The high school was originally located on the former Concordia Lutheran Church campus on Basse Road. In 1998, when Concordia relocated, the church sold the property to Lutheran High School and the school remained there until 2004.

In 2001, the school board developed a five-year strategic plan that included a move to a new permanent location by 2006. Beginning in 2004, the school's leadership team worked with B&A architects to develop a master plan for new facilities that included classrooms, athletic facilities, a library, auditorium and dining hall. In the same year, the high school moved to the Methodist Mission Home on Whitby Road and operated out of temporary modular structures for two school years.

In 2005, the high school launched the “Upon this Rock” capital campaign and raised nearly $1 million, which allowed the high school to acquire the current 54 acre property at 18104 Babcock Road on the city's northwest side.

In 2008, LHSSA announced the receipt of a $3 million gift from The Greehey Family Foundation to fund new construction of Phase I of the school's campus. The donation, the largest single gift ever received by LHSSA, was used to construct the campus’ first new permanent structure which includes classrooms, dining area, gymnasium, and athletic amenities.

In 2017, LHSSA received a substantial donation for athletic facilities. A dual-use football/soccer field and baseball field were completed in spring 2018, allowing the Mustangs to play true home games for the first time since moving to the current campus.

The 2020–2021 academic year gave rise to eSports teams at LHSSA. Teams competed in both Rocket League and League of Legends in the PlayVS and NASEF organizations. The number of game titles expanded during the 2021–2022 academic year to include: Splatoon 2, Super Smash Bros. Ultimate, and Madden NFL 21. LHSSA became a founding supporter of local eSports league R20 Premiere which added Valorant to the list of titles. LHSSA has competed in educational robotics since the fall of 2012 with its first entry into San Antonio hub for BEST Robotics.

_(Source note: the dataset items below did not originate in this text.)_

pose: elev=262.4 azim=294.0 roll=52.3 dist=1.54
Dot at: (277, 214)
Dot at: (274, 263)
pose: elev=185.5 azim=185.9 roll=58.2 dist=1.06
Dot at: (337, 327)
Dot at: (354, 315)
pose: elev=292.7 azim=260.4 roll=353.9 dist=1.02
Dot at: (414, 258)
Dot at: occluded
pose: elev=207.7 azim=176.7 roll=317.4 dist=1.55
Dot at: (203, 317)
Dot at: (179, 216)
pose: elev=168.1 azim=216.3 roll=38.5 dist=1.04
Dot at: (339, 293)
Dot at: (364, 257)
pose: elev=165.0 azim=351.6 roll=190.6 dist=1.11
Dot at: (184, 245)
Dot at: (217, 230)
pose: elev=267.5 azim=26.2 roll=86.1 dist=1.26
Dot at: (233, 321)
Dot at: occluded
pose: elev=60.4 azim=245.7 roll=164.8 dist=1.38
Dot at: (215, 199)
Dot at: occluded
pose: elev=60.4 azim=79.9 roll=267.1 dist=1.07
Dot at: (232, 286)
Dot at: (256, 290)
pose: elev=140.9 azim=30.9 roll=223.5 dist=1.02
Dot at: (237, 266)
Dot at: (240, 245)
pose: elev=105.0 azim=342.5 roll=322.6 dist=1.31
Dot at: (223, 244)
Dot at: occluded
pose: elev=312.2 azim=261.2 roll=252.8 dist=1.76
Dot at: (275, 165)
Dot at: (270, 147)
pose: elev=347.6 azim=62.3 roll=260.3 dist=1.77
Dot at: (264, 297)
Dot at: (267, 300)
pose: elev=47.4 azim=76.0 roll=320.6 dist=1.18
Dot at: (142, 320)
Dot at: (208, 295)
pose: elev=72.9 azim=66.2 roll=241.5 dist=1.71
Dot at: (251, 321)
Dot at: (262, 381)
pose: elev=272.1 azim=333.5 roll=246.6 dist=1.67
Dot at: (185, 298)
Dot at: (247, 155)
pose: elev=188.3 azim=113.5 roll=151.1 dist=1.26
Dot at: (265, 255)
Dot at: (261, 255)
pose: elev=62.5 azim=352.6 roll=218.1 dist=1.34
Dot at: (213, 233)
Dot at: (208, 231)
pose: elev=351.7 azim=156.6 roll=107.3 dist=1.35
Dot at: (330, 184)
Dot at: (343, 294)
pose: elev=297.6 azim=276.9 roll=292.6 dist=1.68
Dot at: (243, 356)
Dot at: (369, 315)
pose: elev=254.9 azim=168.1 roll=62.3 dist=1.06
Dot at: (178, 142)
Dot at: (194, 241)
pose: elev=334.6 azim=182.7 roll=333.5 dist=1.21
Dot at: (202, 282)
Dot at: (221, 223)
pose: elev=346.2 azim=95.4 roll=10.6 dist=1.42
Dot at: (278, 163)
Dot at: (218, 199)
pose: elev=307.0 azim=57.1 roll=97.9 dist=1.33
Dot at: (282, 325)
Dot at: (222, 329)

The school currently competes in the following robotics programs:
- FIRST Tech Challenge - 6407 Mechanical Mustangs Secretariat, 7615 Mechanical Mustangs Affirmed, 22857 Mechanical Mustangs Citation, and 23916 Mechanical Mustangs Sir Barton
- MATE-ROV "Underwater Robotics" - Mechanical Mustangs Whirl-a-Way
Lutheran High School has a partnerships to support a team in the FIRST Access program with Kinetic Kids. FIRST in Texas aims to make FIRST robotics programming more accessible to students with disabilities.
- FIRST Access - 21321 Mechanical Mustangs Justify

As part of the Fall 2021 Big Give San Antonio campaign, LHSSA received support and donations to begin construction of the girls softball field adjacent to the other sports fields on the property. With initial construction completed in the spring of 2022, this field afforded the softball team a better practice facility and a place to play home games along with the other outdoor team sports on the LHSSA sports complex.